Until we create engineered organisms capable of superior enzymatic conversion or photosynthetic efficiencies, or at least until we have affordable, efficient direct photovoltaic solar-energy conversion, there are two fundamental reasons why we cannot substitute for fossil fuels by harnessing renewable energy flows.

First, except for prospects to tap direct insolation, global aggregates of all proposed renewable energy sources are smaller than current global energy use. Second, none are available at suitably high power densities sufficient to deliver the high energy throughputs required by the existing global civilization.


Truly long-range forecasts are impossible, albeit increasingly common. Two prominent physicists, Martin Rees and Stephen Hawking, have recently joined the catastrophist school.
They believe there is a high probability of civilization's demise before 2050.

Vaclav Smil disagrees.

Prof. Smil proceeds to recommend serious behavioral changes that might remedy our profligacy, which consitute the last part of his article.

But he ignores what I believe to be the truly renewable, sustainable alternative of total conversion of quite small amounts of uranium and thorium to usable industrial energy. The resource which is being renewed is the supply of fissile nuclear isotopes.

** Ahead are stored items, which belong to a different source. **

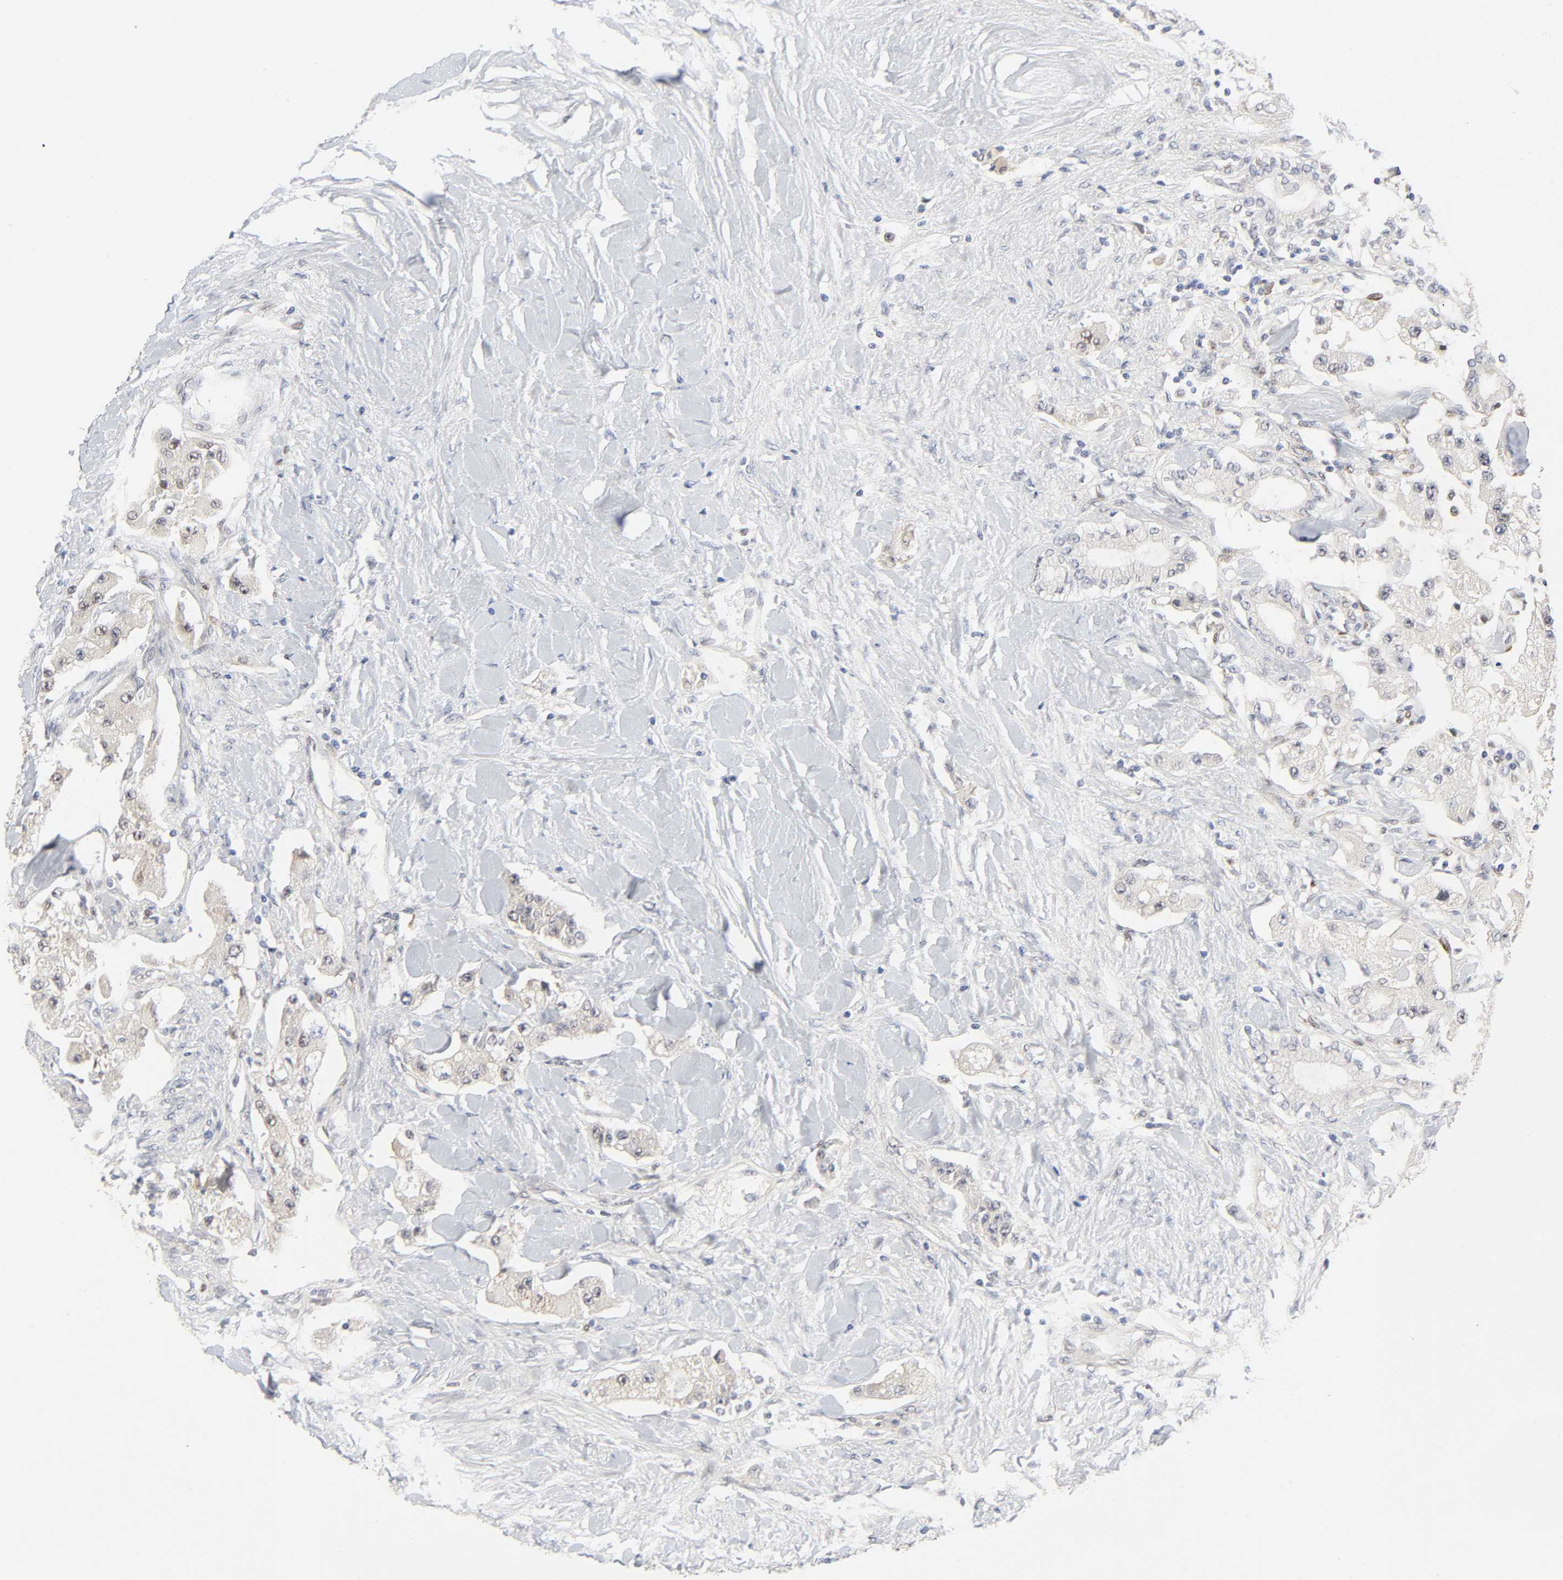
{"staining": {"intensity": "weak", "quantity": "25%-75%", "location": "cytoplasmic/membranous"}, "tissue": "carcinoid", "cell_type": "Tumor cells", "image_type": "cancer", "snomed": [{"axis": "morphology", "description": "Carcinoid, malignant, NOS"}, {"axis": "topography", "description": "Pancreas"}], "caption": "The histopathology image shows staining of malignant carcinoid, revealing weak cytoplasmic/membranous protein expression (brown color) within tumor cells. (Stains: DAB in brown, nuclei in blue, Microscopy: brightfield microscopy at high magnification).", "gene": "PTEN", "patient": {"sex": "male", "age": 41}}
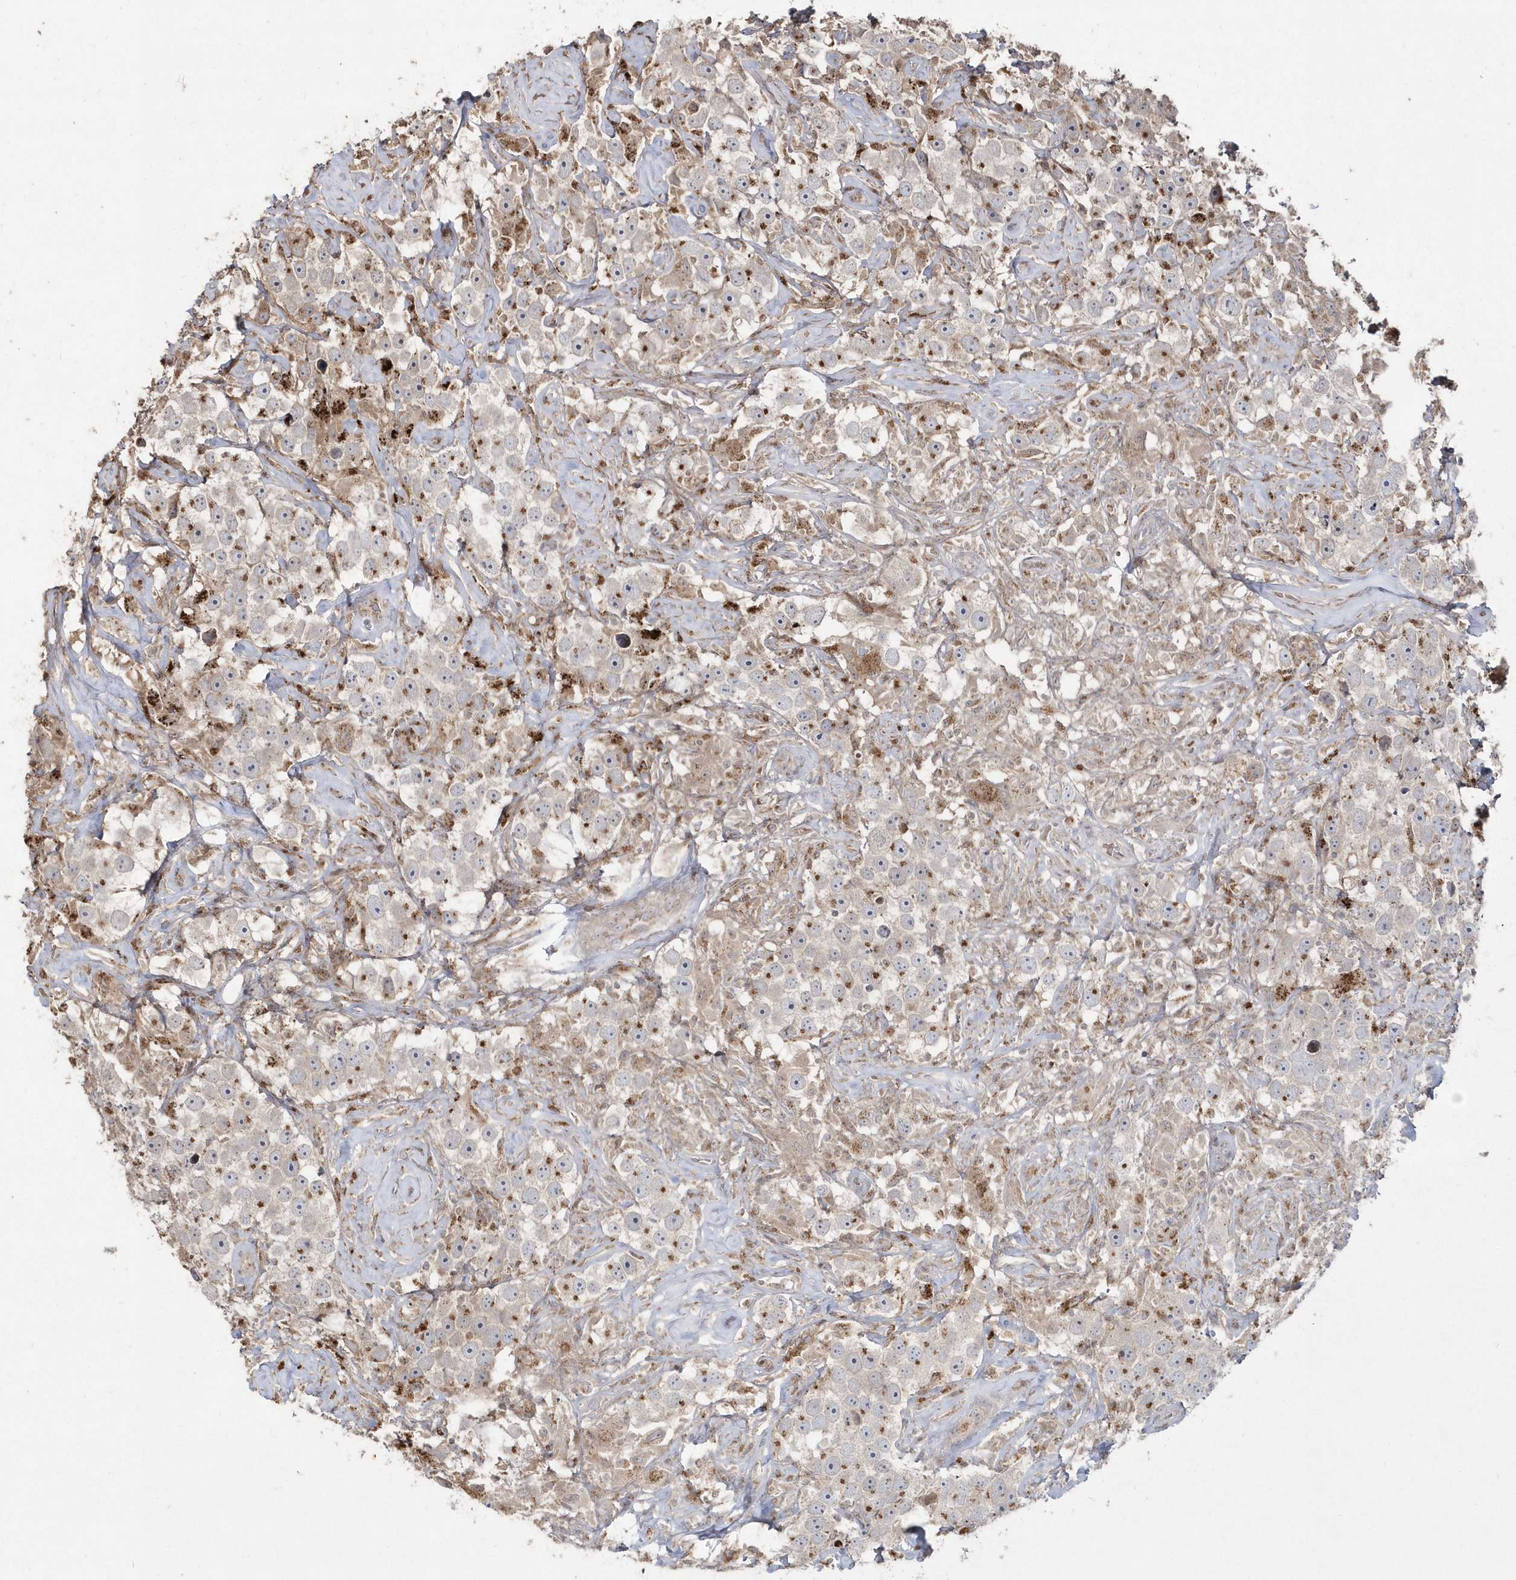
{"staining": {"intensity": "weak", "quantity": "<25%", "location": "cytoplasmic/membranous"}, "tissue": "testis cancer", "cell_type": "Tumor cells", "image_type": "cancer", "snomed": [{"axis": "morphology", "description": "Seminoma, NOS"}, {"axis": "topography", "description": "Testis"}], "caption": "DAB immunohistochemical staining of seminoma (testis) displays no significant expression in tumor cells. (DAB (3,3'-diaminobenzidine) immunohistochemistry (IHC), high magnification).", "gene": "GEMIN6", "patient": {"sex": "male", "age": 49}}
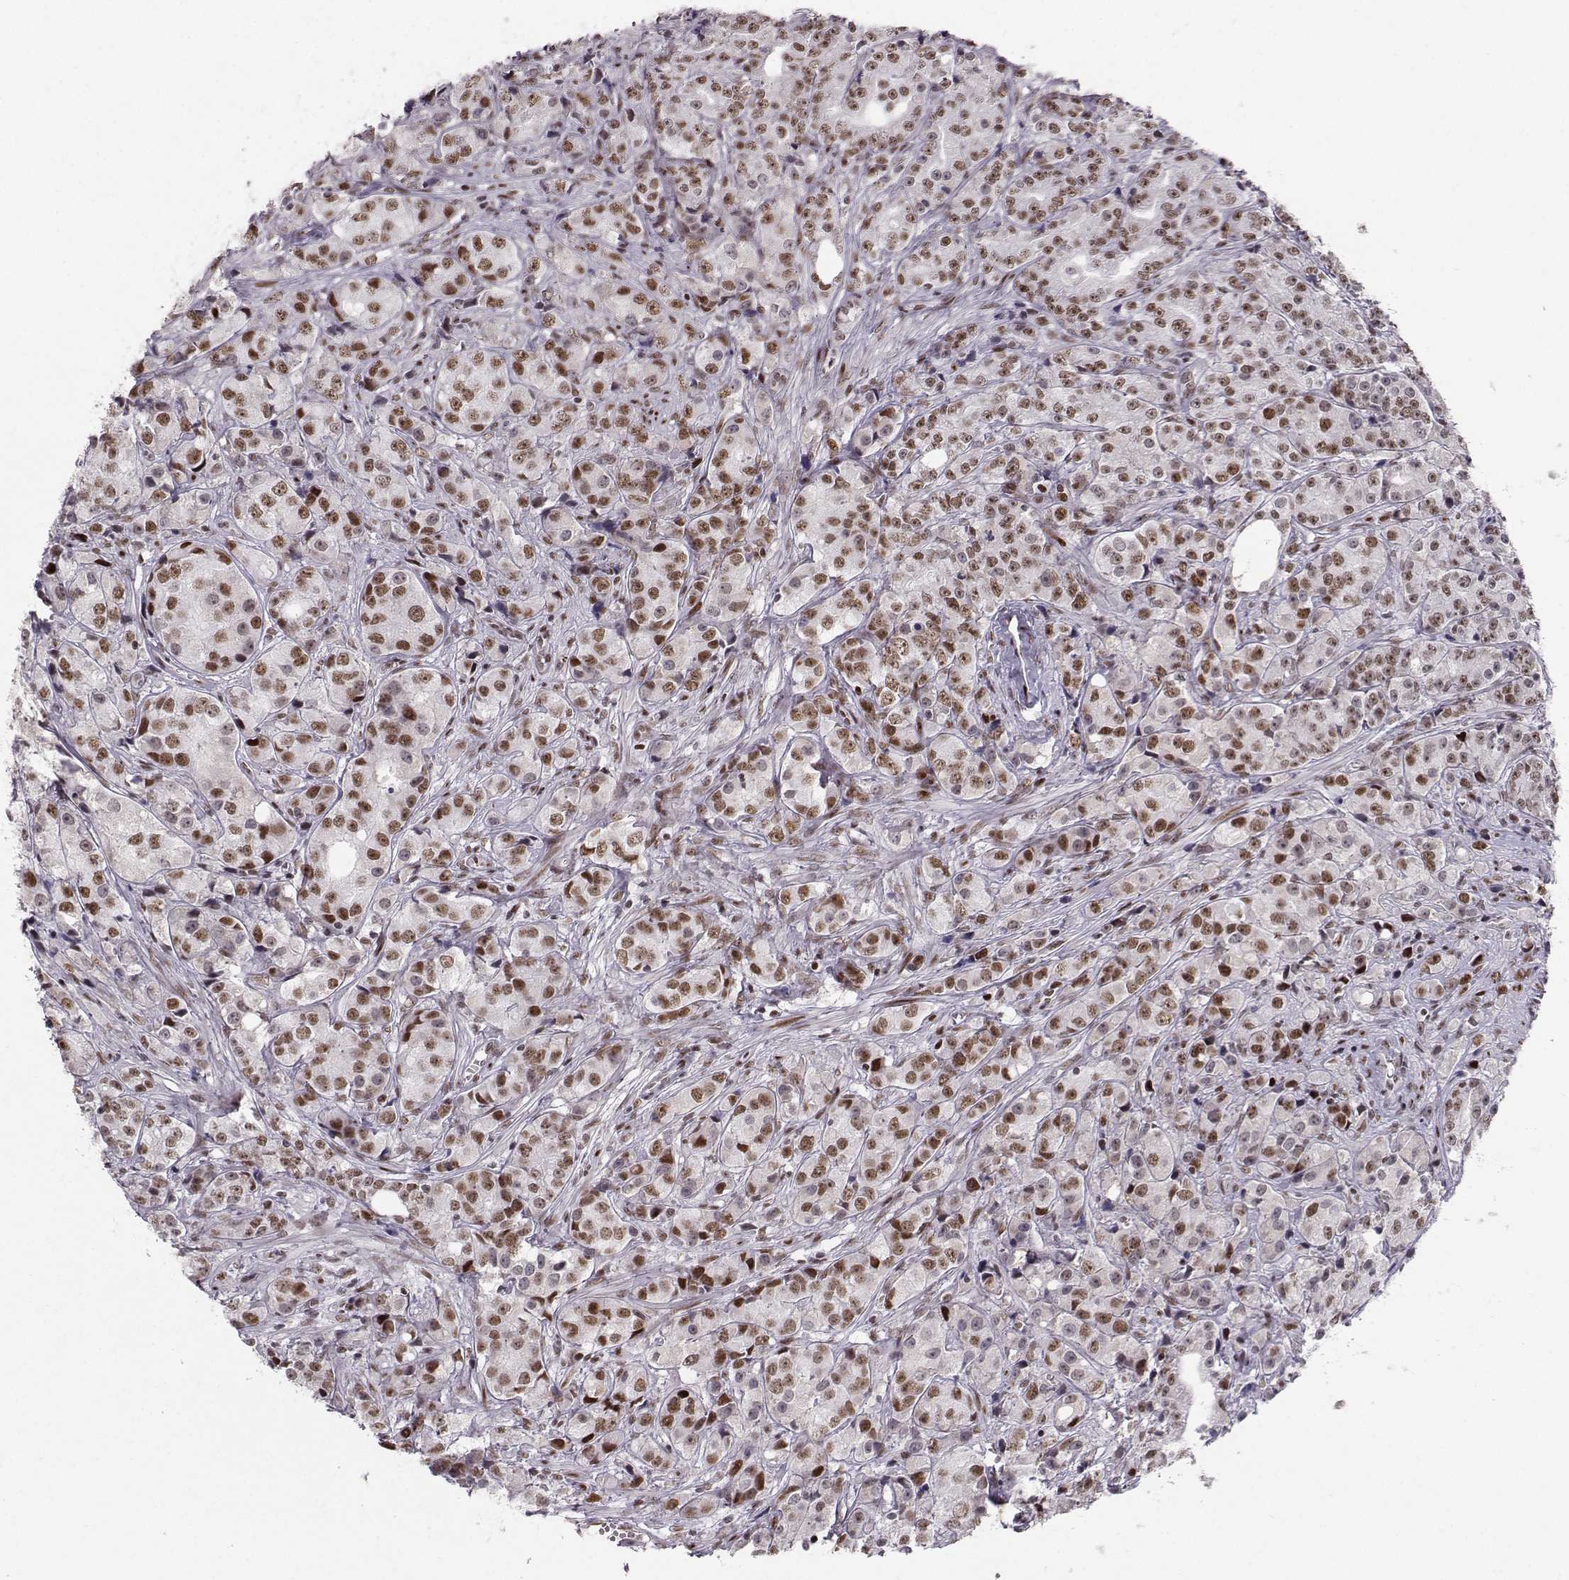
{"staining": {"intensity": "moderate", "quantity": "25%-75%", "location": "nuclear"}, "tissue": "prostate cancer", "cell_type": "Tumor cells", "image_type": "cancer", "snomed": [{"axis": "morphology", "description": "Adenocarcinoma, Medium grade"}, {"axis": "topography", "description": "Prostate"}], "caption": "Brown immunohistochemical staining in human prostate cancer displays moderate nuclear expression in about 25%-75% of tumor cells. (DAB (3,3'-diaminobenzidine) IHC with brightfield microscopy, high magnification).", "gene": "SNAPC2", "patient": {"sex": "male", "age": 74}}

It is a technology in which the USA has had considerable actual success, but has blocked itself from using it for two reasons

There are even two quite distinct such technologies, one of which was even neglected because of its inability to produce bomb-grade isotopes!
Liquid Fuel Nuclear Reactors These use a liquefied fuel arrangement, and thermal neutrons, which continuously produce fissile Uranium-233 from natural thorium-232. It may well be that the liquid fuel form, which obviously cannot melt down, and works at atmospheric pressure, has huge advantages over even the LMFBR, the fast breeder reactor. The IFR almost came to complete fruition in 1994, and was canceled in response to an unfounded fear that it could lead to bomb grade plutonium production.